What the exercise asks: Repeat, exactly as written, the line with "(279, 223) = (122, 362): none -> teapot" and every line that follows it in the material below, ending with the last.

-*-*-

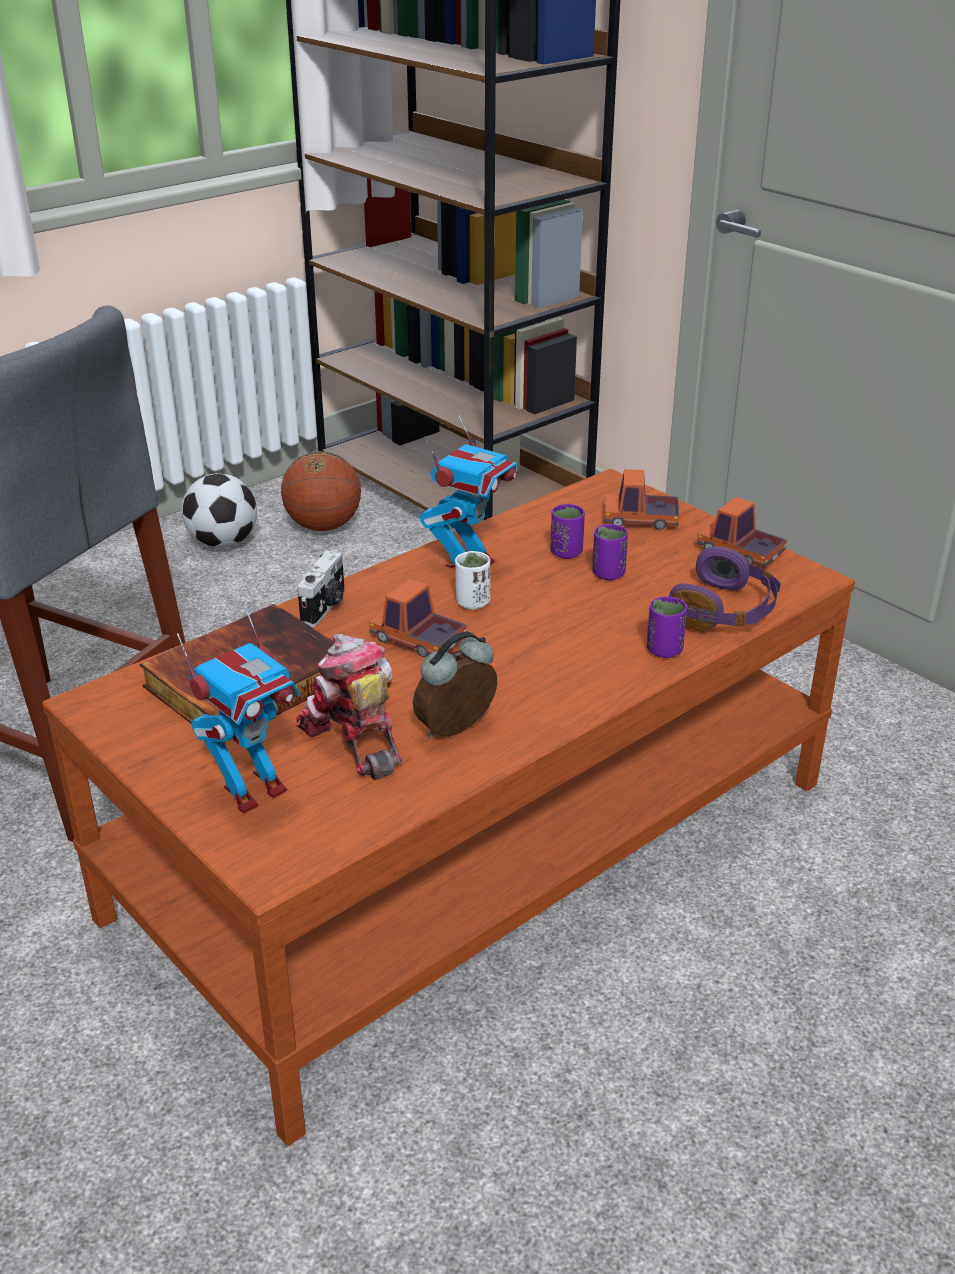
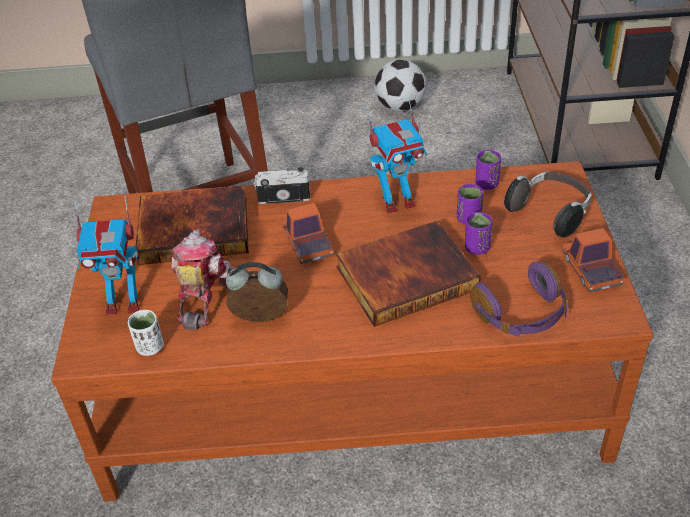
camera: 40 degrees right, 10 degrees up
(323, 526) = (470, 116): basketball -> none
(325, 607) = (284, 197): camera -> camera turned 150 degrees counterclockwise
(472, 602) = (368, 232): white cup -> white cup (150, 347)
(568, 625) = (406, 276): none -> book
(640, 519) = (550, 213): toy truck -> headphones
(664, 650) = (444, 325): purple cup -> purple cup (486, 184)

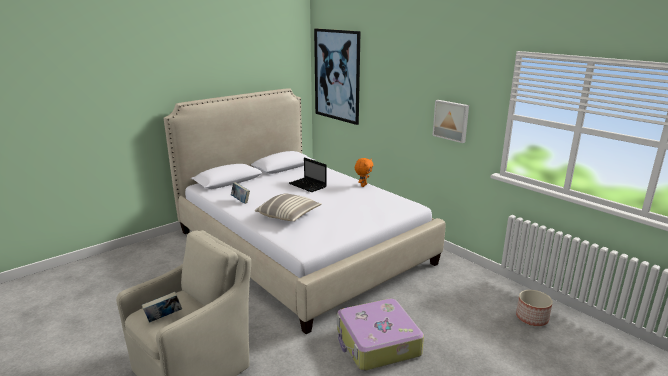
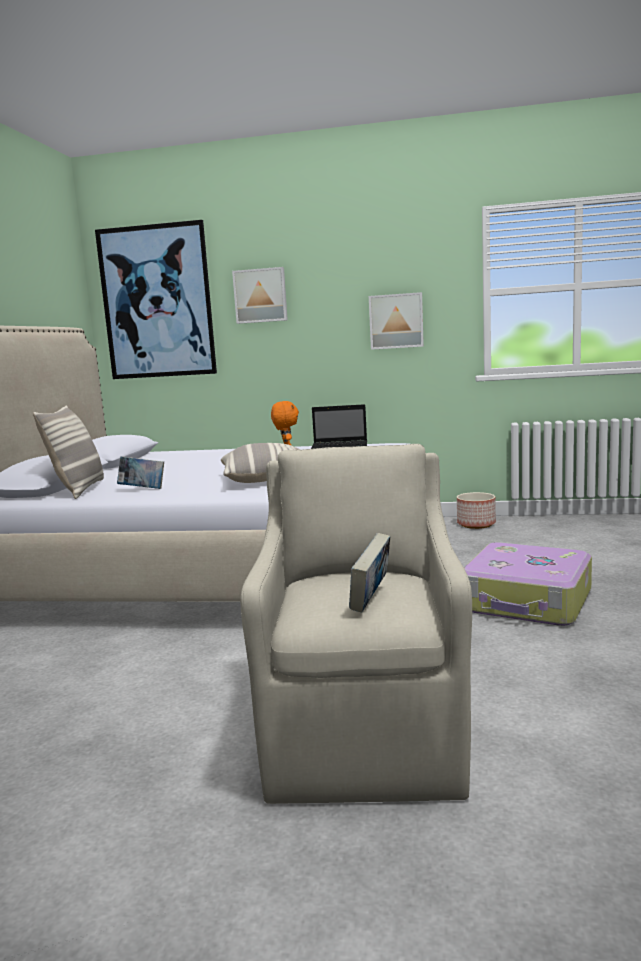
camera: 40 degrees left, 10 degrees down
(226, 189) = (79, 490): none -> pillow
(308, 185) = (211, 461): laptop -> laptop (341, 447)
(382, 84) = (260, 295): none -> picture
(532, 318) = (601, 530): planter -> planter (476, 524)

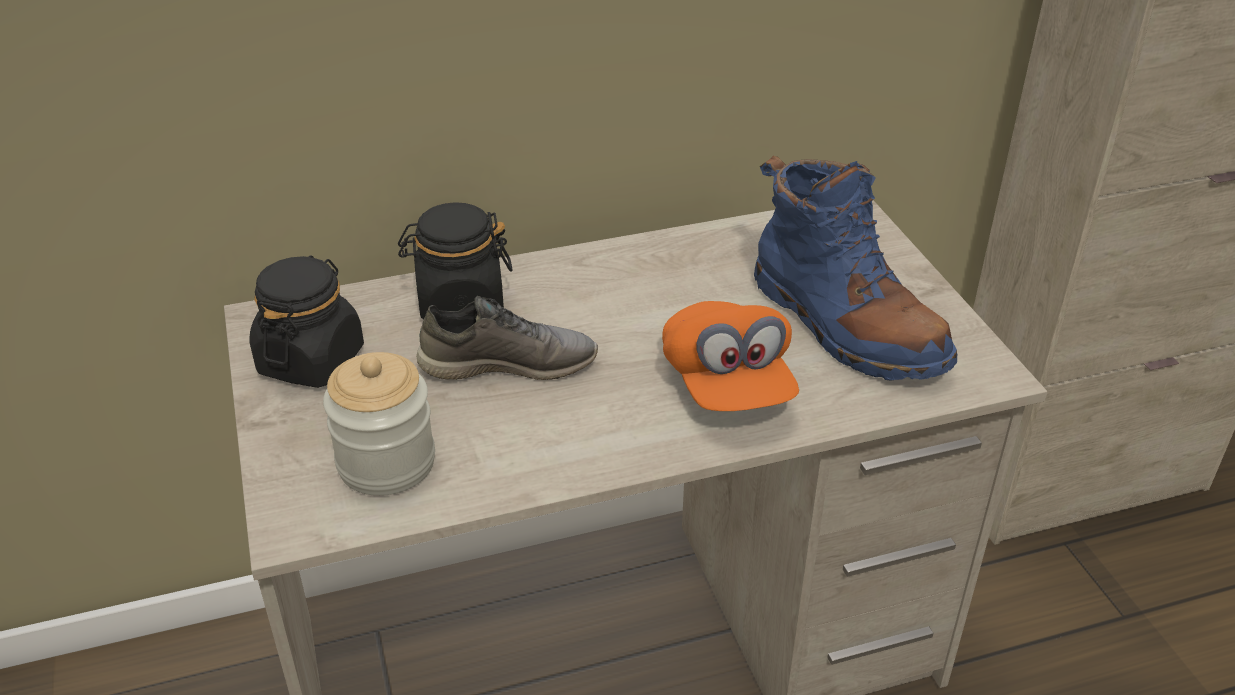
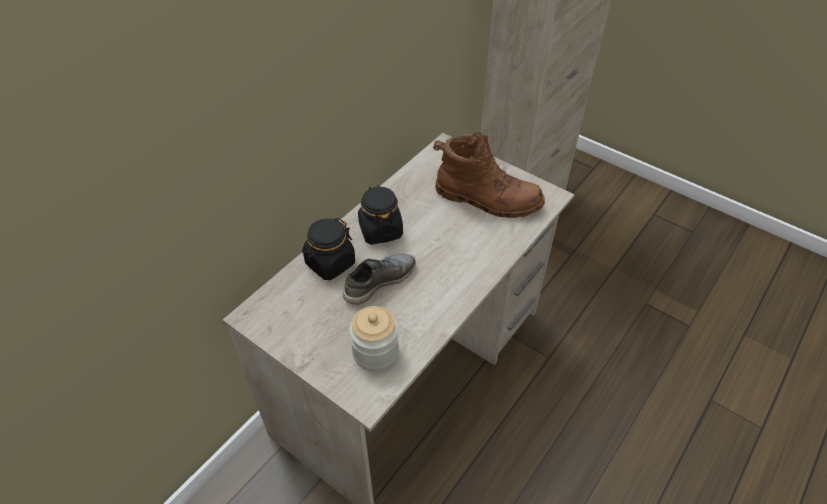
camera: 35 degrees left, 10 degrees up
(311, 360) = (294, 324): black jar -> black jar (380, 230)
(727, 385) = (469, 247): orange cap -> none
(845, 325) = (487, 199): blue boot -> brown boot

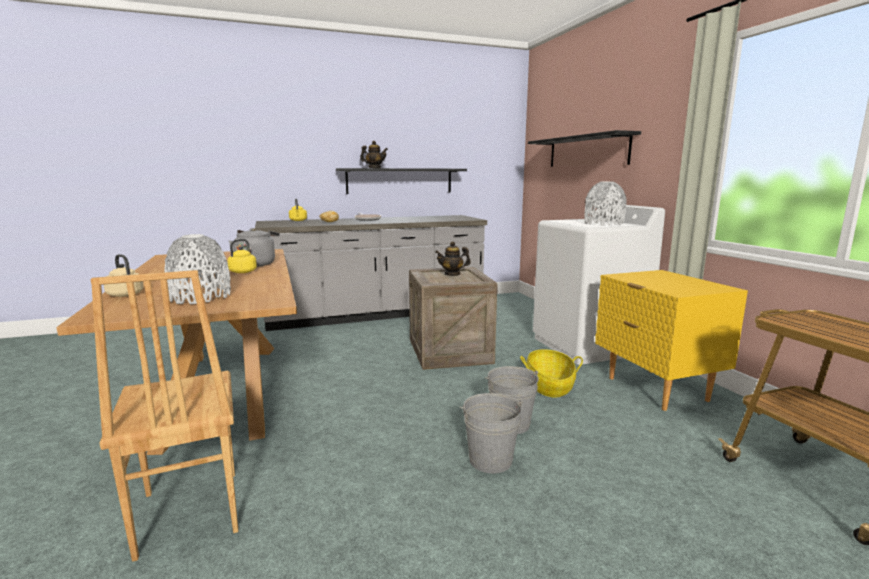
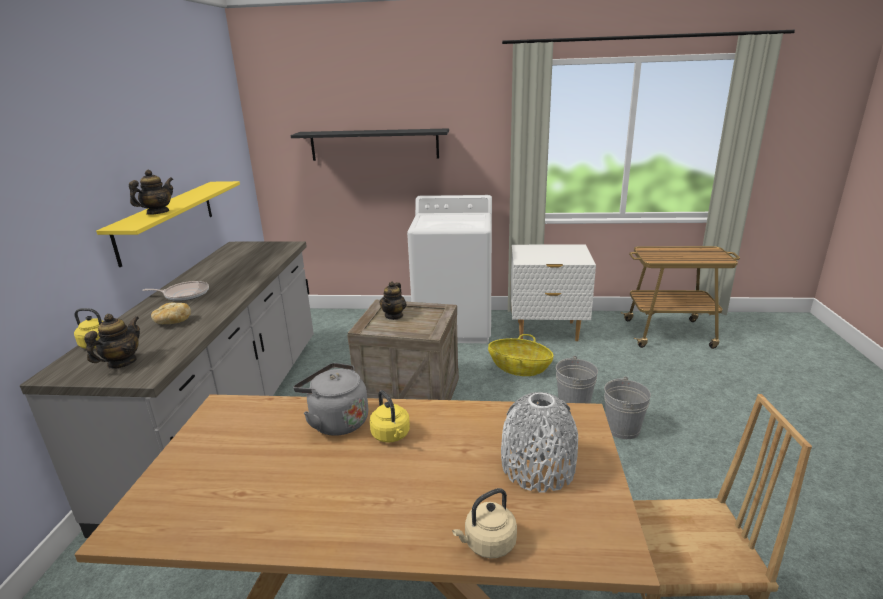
camera: 65 degrees left, 10 degrees up
(279, 223) = (122, 362): none -> teapot
(399, 181) = (167, 220): black shelf -> yellow shelf
(603, 224) = (465, 219): grey vase -> none
(656, 389) = (547, 331): yellow nightstand -> white nightstand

-*-*-

Reply to the task:
(279, 223) = (122, 362): none -> teapot
(399, 181) = (167, 220): black shelf -> yellow shelf
(603, 224) = (465, 219): grey vase -> none
(656, 389) = (547, 331): yellow nightstand -> white nightstand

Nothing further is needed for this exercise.